» 原文:
***
具有分層表面體積的高效3D可動人類生成
Efficient 3D Articulated Human Generation with Layered Surface Volumes
July 11, 2023
作者: Yinghao Xu, Wang Yifan, Alexander W. Bergman, Menglei Chai, Bolei Zhou, Gordon Wetzstein
cs.AI
摘要
在各種應用中,從虛擬實境到社交平台,獲取高質量和多樣化的3D人體數位資產至關重要。生成式方法,如3D生成對抗網絡(GANs),正迅速取代費時的手動內容創建工具。然而,現有的3D GAN框架通常依賴場景表示,這些表示利用模板網格(速度快但質量有限)或體積(容量大但渲染緩慢),從而限制了GAN環境中的3D保真度。在這項工作中,我們引入了分層表面體積(LSVs)作為新的3D物體表示,用於表達關節式數位人體。LSVs使用多個帶有紋理的網格層來表示人體,環繞著一個傳統模板。這些層使用快速可微分的光柵化進行渲染,可以被解釋為一種體積表示,將其容量分配給模板周圍的有限厚度流形。與傳統的單層模板不同,後者難以表示頭髮或配飾等細微的非表面細節,我們的表面體積自然地捕捉到這些細節。LSVs可以被關節化,並且在GAN環境中表現出卓越的效率,其中2D生成器學習合成個別層的RGBA紋理。通過在非結構化的單視圖2D圖像數據集上進行訓練,我們的LSV-GAN生成高質量且視角一致的3D關節式數位人體,無需視角不一致的2D上採樣網絡。
English
Access to high-quality and diverse 3D articulated digital human assets is
crucial in various applications, ranging from virtual reality to social
platforms. Generative approaches, such as 3D generative adversarial networks
(GANs), are rapidly replacing laborious manual content creation tools. However,
existing 3D GAN frameworks typically rely on scene representations that
leverage either template meshes, which are fast but offer limited quality, or
volumes, which offer high capacity but are slow to render, thereby limiting the
3D fidelity in GAN settings. In this work, we introduce layered surface volumes
(LSVs) as a new 3D object representation for articulated digital humans. LSVs
represent a human body using multiple textured mesh layers around a
conventional template. These layers are rendered using alpha compositing with
fast differentiable rasterization, and they can be interpreted as a volumetric
representation that allocates its capacity to a manifold of finite thickness
around the template. Unlike conventional single-layer templates that struggle
with representing fine off-surface details like hair or accessories, our
surface volumes naturally capture such details. LSVs can be articulated, and
they exhibit exceptional efficiency in GAN settings, where a 2D generator
learns to synthesize the RGBA textures for the individual layers. Trained on
unstructured, single-view 2D image datasets, our LSV-GAN generates high-quality
and view-consistent 3D articulated digital humans without the need for
view-inconsistent 2D upsampling networks.
***
» 待查資料:
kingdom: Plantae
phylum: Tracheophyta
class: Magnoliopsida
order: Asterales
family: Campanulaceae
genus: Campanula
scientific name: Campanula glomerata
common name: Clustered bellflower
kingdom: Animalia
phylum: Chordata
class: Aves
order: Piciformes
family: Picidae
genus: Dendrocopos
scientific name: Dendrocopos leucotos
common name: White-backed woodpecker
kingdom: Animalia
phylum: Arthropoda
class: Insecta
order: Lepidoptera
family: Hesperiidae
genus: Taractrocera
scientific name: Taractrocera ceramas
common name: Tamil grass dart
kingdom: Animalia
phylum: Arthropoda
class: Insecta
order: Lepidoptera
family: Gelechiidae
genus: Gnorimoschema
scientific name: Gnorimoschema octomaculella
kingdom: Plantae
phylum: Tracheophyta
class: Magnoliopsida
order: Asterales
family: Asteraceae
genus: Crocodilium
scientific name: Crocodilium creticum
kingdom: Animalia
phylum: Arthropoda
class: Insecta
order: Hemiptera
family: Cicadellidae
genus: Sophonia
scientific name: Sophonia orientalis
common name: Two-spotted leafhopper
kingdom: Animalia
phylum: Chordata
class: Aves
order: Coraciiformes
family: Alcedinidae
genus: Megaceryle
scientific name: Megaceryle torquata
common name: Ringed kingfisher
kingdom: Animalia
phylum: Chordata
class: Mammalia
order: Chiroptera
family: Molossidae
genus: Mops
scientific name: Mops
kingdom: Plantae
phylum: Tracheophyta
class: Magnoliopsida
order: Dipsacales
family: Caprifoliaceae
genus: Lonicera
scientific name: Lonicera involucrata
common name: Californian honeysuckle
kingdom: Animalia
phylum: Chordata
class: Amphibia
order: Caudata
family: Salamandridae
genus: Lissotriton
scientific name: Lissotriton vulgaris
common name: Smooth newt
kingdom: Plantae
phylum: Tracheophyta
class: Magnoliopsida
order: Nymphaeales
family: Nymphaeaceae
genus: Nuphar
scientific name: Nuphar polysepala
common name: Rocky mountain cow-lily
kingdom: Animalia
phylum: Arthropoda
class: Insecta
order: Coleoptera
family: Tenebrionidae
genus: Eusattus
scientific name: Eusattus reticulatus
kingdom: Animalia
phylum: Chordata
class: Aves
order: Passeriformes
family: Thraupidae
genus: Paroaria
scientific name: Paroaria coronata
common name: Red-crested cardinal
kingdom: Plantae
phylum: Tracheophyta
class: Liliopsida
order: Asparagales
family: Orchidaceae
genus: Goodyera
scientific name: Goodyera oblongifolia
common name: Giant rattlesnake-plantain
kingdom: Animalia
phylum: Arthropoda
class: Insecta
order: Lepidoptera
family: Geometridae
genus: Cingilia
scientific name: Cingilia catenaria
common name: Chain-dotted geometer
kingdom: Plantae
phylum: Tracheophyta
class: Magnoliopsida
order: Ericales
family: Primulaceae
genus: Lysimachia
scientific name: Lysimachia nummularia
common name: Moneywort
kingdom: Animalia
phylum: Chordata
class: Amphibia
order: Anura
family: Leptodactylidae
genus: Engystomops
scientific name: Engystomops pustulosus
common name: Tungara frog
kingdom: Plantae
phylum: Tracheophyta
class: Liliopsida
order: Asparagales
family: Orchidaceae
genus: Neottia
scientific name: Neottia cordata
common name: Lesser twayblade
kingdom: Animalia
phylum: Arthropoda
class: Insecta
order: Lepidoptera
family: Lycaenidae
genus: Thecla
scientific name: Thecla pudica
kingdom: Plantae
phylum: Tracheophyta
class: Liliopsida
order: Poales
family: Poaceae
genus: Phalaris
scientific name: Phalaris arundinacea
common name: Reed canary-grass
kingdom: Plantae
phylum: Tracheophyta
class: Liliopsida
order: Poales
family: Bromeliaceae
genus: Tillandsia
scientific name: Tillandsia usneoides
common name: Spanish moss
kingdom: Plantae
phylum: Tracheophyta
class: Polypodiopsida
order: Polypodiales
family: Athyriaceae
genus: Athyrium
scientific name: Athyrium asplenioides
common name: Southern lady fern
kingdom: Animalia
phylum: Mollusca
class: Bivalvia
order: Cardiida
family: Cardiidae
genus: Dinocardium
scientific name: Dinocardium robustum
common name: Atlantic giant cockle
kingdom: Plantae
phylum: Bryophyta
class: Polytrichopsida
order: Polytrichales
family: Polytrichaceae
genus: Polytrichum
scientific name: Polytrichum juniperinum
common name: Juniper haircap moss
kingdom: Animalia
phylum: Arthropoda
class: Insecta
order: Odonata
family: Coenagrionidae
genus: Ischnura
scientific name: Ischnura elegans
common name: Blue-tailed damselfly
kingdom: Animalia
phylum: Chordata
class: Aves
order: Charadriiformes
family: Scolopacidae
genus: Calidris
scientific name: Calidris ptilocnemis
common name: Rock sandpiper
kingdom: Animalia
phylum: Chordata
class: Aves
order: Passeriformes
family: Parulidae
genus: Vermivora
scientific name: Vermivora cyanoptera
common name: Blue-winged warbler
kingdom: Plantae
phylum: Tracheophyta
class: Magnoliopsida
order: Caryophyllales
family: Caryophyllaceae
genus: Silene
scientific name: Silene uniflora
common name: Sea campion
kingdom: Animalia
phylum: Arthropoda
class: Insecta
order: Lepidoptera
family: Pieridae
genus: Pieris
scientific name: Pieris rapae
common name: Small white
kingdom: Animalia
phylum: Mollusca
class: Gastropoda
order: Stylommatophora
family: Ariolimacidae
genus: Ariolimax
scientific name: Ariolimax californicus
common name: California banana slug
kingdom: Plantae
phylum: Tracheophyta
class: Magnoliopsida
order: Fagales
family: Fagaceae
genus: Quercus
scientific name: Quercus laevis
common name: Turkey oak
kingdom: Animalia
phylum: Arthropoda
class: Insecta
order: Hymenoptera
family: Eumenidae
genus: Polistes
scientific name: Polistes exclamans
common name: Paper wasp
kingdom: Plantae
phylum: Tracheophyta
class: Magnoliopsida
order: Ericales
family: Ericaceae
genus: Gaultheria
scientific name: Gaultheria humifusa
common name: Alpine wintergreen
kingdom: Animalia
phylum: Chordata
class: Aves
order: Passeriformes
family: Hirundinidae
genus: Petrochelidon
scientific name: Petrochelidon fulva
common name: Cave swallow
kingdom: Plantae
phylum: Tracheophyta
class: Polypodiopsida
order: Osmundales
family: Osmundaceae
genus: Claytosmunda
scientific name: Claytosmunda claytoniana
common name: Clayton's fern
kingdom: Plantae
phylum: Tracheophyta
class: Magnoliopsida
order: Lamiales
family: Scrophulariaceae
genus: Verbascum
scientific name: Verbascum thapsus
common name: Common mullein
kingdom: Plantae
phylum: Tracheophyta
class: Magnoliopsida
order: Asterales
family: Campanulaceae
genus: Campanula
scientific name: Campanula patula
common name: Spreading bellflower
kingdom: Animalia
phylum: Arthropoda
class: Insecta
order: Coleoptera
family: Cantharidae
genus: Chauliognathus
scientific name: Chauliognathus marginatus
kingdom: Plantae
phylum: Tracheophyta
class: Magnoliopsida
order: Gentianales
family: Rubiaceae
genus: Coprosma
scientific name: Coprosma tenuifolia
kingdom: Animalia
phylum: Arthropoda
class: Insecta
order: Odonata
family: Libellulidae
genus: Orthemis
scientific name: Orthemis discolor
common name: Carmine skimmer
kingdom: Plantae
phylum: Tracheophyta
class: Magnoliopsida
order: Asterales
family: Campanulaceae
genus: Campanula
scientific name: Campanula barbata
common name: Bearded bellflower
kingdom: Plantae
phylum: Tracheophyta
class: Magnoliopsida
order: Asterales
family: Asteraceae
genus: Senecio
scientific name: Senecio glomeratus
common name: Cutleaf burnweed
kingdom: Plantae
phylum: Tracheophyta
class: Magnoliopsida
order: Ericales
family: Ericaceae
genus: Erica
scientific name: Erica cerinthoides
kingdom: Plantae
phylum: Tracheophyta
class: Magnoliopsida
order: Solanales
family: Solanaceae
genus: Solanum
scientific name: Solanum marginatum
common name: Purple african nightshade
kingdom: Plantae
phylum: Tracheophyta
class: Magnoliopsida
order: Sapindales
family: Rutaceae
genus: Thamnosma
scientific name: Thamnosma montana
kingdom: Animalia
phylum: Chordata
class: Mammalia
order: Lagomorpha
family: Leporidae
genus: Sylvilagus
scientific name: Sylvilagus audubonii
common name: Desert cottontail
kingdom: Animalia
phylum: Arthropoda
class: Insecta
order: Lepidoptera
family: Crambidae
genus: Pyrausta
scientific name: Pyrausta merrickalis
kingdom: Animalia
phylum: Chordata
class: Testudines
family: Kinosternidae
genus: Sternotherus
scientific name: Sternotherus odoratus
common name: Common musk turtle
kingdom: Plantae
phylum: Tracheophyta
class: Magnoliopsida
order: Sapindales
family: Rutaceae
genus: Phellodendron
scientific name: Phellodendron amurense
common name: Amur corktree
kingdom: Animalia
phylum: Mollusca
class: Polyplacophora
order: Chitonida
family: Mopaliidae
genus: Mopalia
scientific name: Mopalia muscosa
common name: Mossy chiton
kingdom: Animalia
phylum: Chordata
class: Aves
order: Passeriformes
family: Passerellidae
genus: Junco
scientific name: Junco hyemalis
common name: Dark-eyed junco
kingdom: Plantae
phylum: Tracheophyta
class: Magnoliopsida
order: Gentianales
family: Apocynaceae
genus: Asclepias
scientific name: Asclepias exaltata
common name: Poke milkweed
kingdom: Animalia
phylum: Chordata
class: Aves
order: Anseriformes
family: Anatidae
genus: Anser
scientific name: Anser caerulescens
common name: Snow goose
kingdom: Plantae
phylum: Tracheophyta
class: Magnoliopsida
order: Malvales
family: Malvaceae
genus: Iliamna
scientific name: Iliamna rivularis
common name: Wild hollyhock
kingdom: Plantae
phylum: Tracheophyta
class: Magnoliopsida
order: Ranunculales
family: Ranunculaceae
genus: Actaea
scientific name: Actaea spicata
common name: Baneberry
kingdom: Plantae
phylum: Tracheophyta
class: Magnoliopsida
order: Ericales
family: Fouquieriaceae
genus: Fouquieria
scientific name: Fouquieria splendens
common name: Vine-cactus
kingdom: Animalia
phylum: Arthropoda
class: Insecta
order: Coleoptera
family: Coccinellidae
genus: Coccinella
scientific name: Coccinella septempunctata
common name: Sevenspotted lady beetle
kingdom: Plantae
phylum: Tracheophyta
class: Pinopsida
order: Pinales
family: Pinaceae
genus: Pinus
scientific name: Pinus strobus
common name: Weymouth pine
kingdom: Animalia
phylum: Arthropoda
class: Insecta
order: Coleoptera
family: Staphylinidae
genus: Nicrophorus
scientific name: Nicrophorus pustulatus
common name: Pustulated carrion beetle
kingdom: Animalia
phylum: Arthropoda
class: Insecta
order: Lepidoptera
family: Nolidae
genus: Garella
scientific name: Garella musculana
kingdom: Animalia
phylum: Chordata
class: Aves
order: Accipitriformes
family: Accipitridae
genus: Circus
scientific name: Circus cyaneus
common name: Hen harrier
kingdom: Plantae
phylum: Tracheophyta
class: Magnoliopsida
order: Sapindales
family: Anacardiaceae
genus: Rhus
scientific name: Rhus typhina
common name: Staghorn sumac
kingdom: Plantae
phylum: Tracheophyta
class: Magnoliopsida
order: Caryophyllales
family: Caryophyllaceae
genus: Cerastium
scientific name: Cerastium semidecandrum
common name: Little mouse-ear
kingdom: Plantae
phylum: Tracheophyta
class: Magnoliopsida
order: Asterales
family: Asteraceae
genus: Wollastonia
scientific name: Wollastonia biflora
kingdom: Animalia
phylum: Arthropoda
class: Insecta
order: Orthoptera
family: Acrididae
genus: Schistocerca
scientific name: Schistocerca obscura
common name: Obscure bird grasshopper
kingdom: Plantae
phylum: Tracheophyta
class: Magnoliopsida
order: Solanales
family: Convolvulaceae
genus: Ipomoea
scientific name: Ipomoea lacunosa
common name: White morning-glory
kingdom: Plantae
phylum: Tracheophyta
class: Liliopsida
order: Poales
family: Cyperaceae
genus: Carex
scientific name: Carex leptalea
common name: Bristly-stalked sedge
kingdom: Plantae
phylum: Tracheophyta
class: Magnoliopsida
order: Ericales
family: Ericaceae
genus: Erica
***
» 作答要求: 根據原文,在GAN環境中,2D生成器學習合成什麼?

» 練習答案: 個別層的RGBA紋理。